Dağlar ve bulutlar

Arkadaşlar!

Allahu ekber yaa. Gün geçmiyor ki yeni bir ayet işitip hayrette kalmayalım. Bir de beklemediğimiz bir anda işittiysek bu ayeti, olay daha da ilgi çekici oluyor. Sözgelimi, Twitter’da dolanıyordum ve şu ayete denk geldim:

“Allah’ın gökten su indirdiğini görmez misin? Sonra onunla renkleri ve çeşitleri farklı ürünler çıkardık. Dağların da farklı renklerde; beyaz, kırmızı, simsiyah yolları, kısımları vardır.”1 [Fâtır, 27]

Bu ayetin tefsirine mâsadak olacak şekilde renkli tabakalardan oluşan dağların görselleri de vardı tivitte. Çok çok hayret ettim. Peru ve Çin’de yer alan bu dağların küçük ölçekte bir benzerini Ankara Nallıhan Kuş Cenneti’ne gittiğimizde görmüştüm aslında. Vay bee, demek dağlardaki renkli yollar da Allah’ın varlığının birer delili. Ama yine de bu kadar mıydı? Bu ayeti yalnız böyle mi anlamalıydık?

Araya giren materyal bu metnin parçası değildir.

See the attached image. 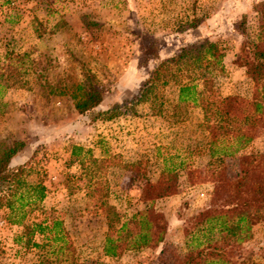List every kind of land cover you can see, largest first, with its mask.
Returning <instances> with one entry per match:
<instances>
[{"label":"rangeland","instance_id":"rangeland-1","mask_svg":"<svg viewBox=\"0 0 264 264\" xmlns=\"http://www.w3.org/2000/svg\"><path fill=\"white\" fill-rule=\"evenodd\" d=\"M260 2L264 0H0V64L6 65L7 53H28L33 61L31 71L20 70L17 84L0 88V143L24 141L12 164L28 162L31 170L45 176L49 192L42 203L43 215L48 219L61 216L73 245L71 251L50 252L52 243L38 234L27 243L23 227L7 222L3 208L0 264H47L44 256L52 264H70L74 259L84 264L174 260L185 242L184 228L189 225L185 219L205 206L213 186L204 173L206 158L193 155L191 172L177 170L178 192L153 203L139 198L137 181L121 163L147 159L149 177L155 180L166 164L164 159L174 157L177 163L188 156L187 150L206 142L201 108H174V102L168 103L176 98L170 86L159 87L158 98L140 106L145 116L127 114L111 121H92L90 114L78 112L74 102L89 93V77L103 90L98 109L133 99L160 59L204 38L218 42L226 52L225 69L214 77L218 92L251 98L253 83L236 63V56L244 39L253 41L259 34ZM196 18L199 26L190 28ZM44 67L39 73L51 82L55 76L69 80L71 96L46 93L37 80V71ZM156 103H163L161 114H156ZM174 110L176 118L171 117ZM247 150L264 152V128ZM90 155L109 159L108 167L100 169L98 163L96 168ZM226 161L229 169H237V157ZM102 203L115 206L122 215L114 227L107 226L98 208ZM150 206L167 221L166 243L155 249L105 255L106 236L116 237L122 222L132 225V214ZM40 213L33 210L31 219H38L35 216ZM244 235L240 231L229 239L234 247L230 260L264 264V220L252 226L247 240H237Z\"/></svg>","mask_w":264,"mask_h":264},{"label":"trees","instance_id":"trees-1","mask_svg":"<svg viewBox=\"0 0 264 264\" xmlns=\"http://www.w3.org/2000/svg\"><path fill=\"white\" fill-rule=\"evenodd\" d=\"M259 8V34L253 41L244 39L236 56V63L253 83L251 98L239 94L221 95L218 92L214 77L225 69L226 52L218 42L204 38L185 43L174 54L160 59L133 99L98 109L103 90L87 75L92 81L88 85L89 93L74 102L78 112L90 114L92 121H111L127 114L145 116L146 112L142 113L140 106L158 98L159 87L170 86L176 98L175 101L169 99L168 103L174 102V108L181 109L186 105L201 108V126L207 131L206 142L194 150H187L188 156L177 163L172 161L174 157H171L172 160L169 157L168 160L164 159L166 164L155 180L149 177L151 165L147 159L120 162L123 169L130 171L131 179L137 181L139 198L143 202L153 203L178 192L177 170L187 168L191 172L193 155L207 160L204 173L213 182L207 203L185 219L189 224L184 228L185 242L177 250L174 260L164 264H235L230 260L234 247L229 239L241 231L245 235L237 240H247L252 226L264 220V152L247 150L260 128H264V2L259 3ZM46 10L52 14L48 7ZM198 20L200 22L196 18L189 27H198ZM241 24L245 25V16H242ZM240 33L245 36V30ZM6 61V65L0 64V88L17 84L20 70L23 69L24 73L31 71L33 63L28 53H7ZM45 69L37 71V80L46 93L71 96L69 80L55 76V81L51 82L43 73H39ZM198 81L201 82L200 88ZM156 106V114H161L163 103H156ZM176 116L178 113L174 110L171 117ZM24 145L23 140H15L10 145L0 143V209H7L4 219L23 227L27 243L38 234L52 243L50 252L71 251L72 238L61 216L48 219L43 215L45 209L42 203L49 192L43 178L45 176L31 170L28 162L12 164ZM73 156L78 155L75 153ZM231 156L237 157L236 170L229 169L227 164L226 159ZM89 161L96 168L100 163V169L109 165V159L103 157L98 160L90 155ZM35 174L38 175L35 180L28 179ZM98 208L104 212L108 227H114L121 220L122 215L115 206L102 203ZM36 209L41 213L35 216L38 219H31ZM132 220V225L127 220L120 224L116 237L106 236L102 243L105 255L115 256L120 250L155 249L166 243L168 227L161 212L150 206L133 213ZM46 232L49 235L45 236ZM33 243L39 246L35 241ZM55 257L58 258L57 255ZM42 258L47 264H52L48 256ZM70 264L84 263L74 259Z\"/></svg>","mask_w":264,"mask_h":264}]
</instances>
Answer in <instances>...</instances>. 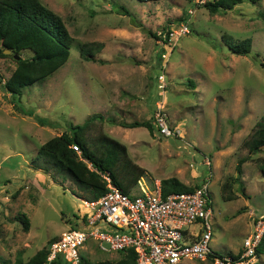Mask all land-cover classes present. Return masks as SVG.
<instances>
[{
  "label": "rangeland",
  "instance_id": "1",
  "mask_svg": "<svg viewBox=\"0 0 264 264\" xmlns=\"http://www.w3.org/2000/svg\"><path fill=\"white\" fill-rule=\"evenodd\" d=\"M40 1L60 17L72 47L65 64L22 88L15 105L3 87L15 59L0 58V260L21 255L27 261L84 211L82 199L91 192L36 155L44 142L93 113L103 115L104 132L146 169L139 182L151 186L176 177L188 186L208 183L210 247L236 255L253 217L264 213V148L254 153L244 145L264 114V0H243L217 13L204 6L212 0ZM181 23L189 31L178 35ZM245 38L251 39L247 55L228 47ZM81 46L93 55H82ZM158 109L174 135L154 126ZM111 120L152 127L125 128ZM18 217L27 219V229ZM82 257L96 264L120 256L87 247ZM181 264L220 262L207 257ZM253 264H264V253Z\"/></svg>",
  "mask_w": 264,
  "mask_h": 264
},
{
  "label": "trees",
  "instance_id": "2",
  "mask_svg": "<svg viewBox=\"0 0 264 264\" xmlns=\"http://www.w3.org/2000/svg\"><path fill=\"white\" fill-rule=\"evenodd\" d=\"M242 1L212 0L206 1L204 6L210 13L225 12ZM249 1L256 3L260 0ZM116 9L129 14L124 6H118ZM168 38L166 34L162 37V41L167 43ZM72 40L60 17L40 0H0V58L19 56V59H15L14 70L3 83L14 105L20 102L22 88L43 81L65 64L70 56ZM228 47L233 53L247 55L251 50V39L245 38L238 43L229 44ZM6 49L10 50L9 54L4 53ZM23 51L29 52L30 55L23 57ZM80 51L84 56L93 55L83 46L80 47ZM102 120L103 115L93 113L82 124H72L62 134L44 142L36 155L47 167L67 174L79 188L89 190L91 196L87 198L92 199L98 198L107 190L106 180L102 175L108 176L112 184L121 192L128 194L138 180L146 174V169L130 157L127 146L104 132L100 125ZM110 123H117L125 128L144 126L151 130L152 127L148 121L111 120ZM72 145H77L79 153L72 148ZM244 145L254 153L264 148V114L255 124ZM242 161L243 159L240 163ZM238 171L240 172L239 166ZM160 184L164 196L169 193L192 191L198 187L188 186L176 177L161 179ZM18 219L24 229H27V219L24 217H18ZM263 239L256 249V254L264 253ZM46 255L47 247H44L27 261H23L19 255L13 262L10 259H1L0 264H43L46 262ZM119 256L118 260H103L96 264H134L135 262V252L132 249L121 251ZM208 257H214V255ZM231 257L235 258L237 255H231ZM49 264L69 263L58 257ZM78 264L90 263L81 256Z\"/></svg>",
  "mask_w": 264,
  "mask_h": 264
},
{
  "label": "built area",
  "instance_id": "3",
  "mask_svg": "<svg viewBox=\"0 0 264 264\" xmlns=\"http://www.w3.org/2000/svg\"><path fill=\"white\" fill-rule=\"evenodd\" d=\"M204 1L194 0V3ZM188 31L187 25L182 24L175 33ZM159 80L162 82L164 76ZM159 87L163 88V84ZM153 123L160 134L174 135L161 109L155 112ZM72 148L79 153L77 145ZM102 176L107 190L98 198L82 199L84 211L78 212L75 221L50 241L43 264L58 257L69 264H78L87 247L118 255L132 249L134 264H181L185 259H205L209 255H214L220 264L254 263L256 249L264 236V213L253 217L251 230L243 239L237 257H225L210 247L213 207L208 183L192 191L164 196L159 180L151 186L138 180L125 194L108 176ZM136 188L138 192H134Z\"/></svg>",
  "mask_w": 264,
  "mask_h": 264
},
{
  "label": "water",
  "instance_id": "4",
  "mask_svg": "<svg viewBox=\"0 0 264 264\" xmlns=\"http://www.w3.org/2000/svg\"><path fill=\"white\" fill-rule=\"evenodd\" d=\"M4 53L9 54L10 50L6 49V50H4ZM14 59H19V56L18 55H14Z\"/></svg>",
  "mask_w": 264,
  "mask_h": 264
},
{
  "label": "crops",
  "instance_id": "5",
  "mask_svg": "<svg viewBox=\"0 0 264 264\" xmlns=\"http://www.w3.org/2000/svg\"><path fill=\"white\" fill-rule=\"evenodd\" d=\"M114 125V124H113ZM116 125V124H115Z\"/></svg>",
  "mask_w": 264,
  "mask_h": 264
},
{
  "label": "clouds",
  "instance_id": "6",
  "mask_svg": "<svg viewBox=\"0 0 264 264\" xmlns=\"http://www.w3.org/2000/svg\"><path fill=\"white\" fill-rule=\"evenodd\" d=\"M120 255V254H119Z\"/></svg>",
  "mask_w": 264,
  "mask_h": 264
}]
</instances>
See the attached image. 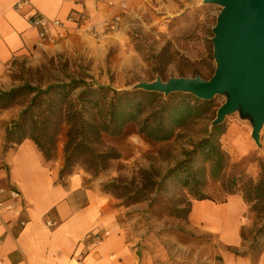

Çünkü ayetlerde geçen her detay çok kıymetli. Sadece rengarenk yollar diyebilirdi. Ama öyle yapmamış. Teker teker saymış renkleri; beyaz, kırmızı, siyah. Siyahı da vurgulamış hatta, simsiyah demiş. Bu renklere Kur’ân’da yer verilmesinin hikmeti ne olabilir?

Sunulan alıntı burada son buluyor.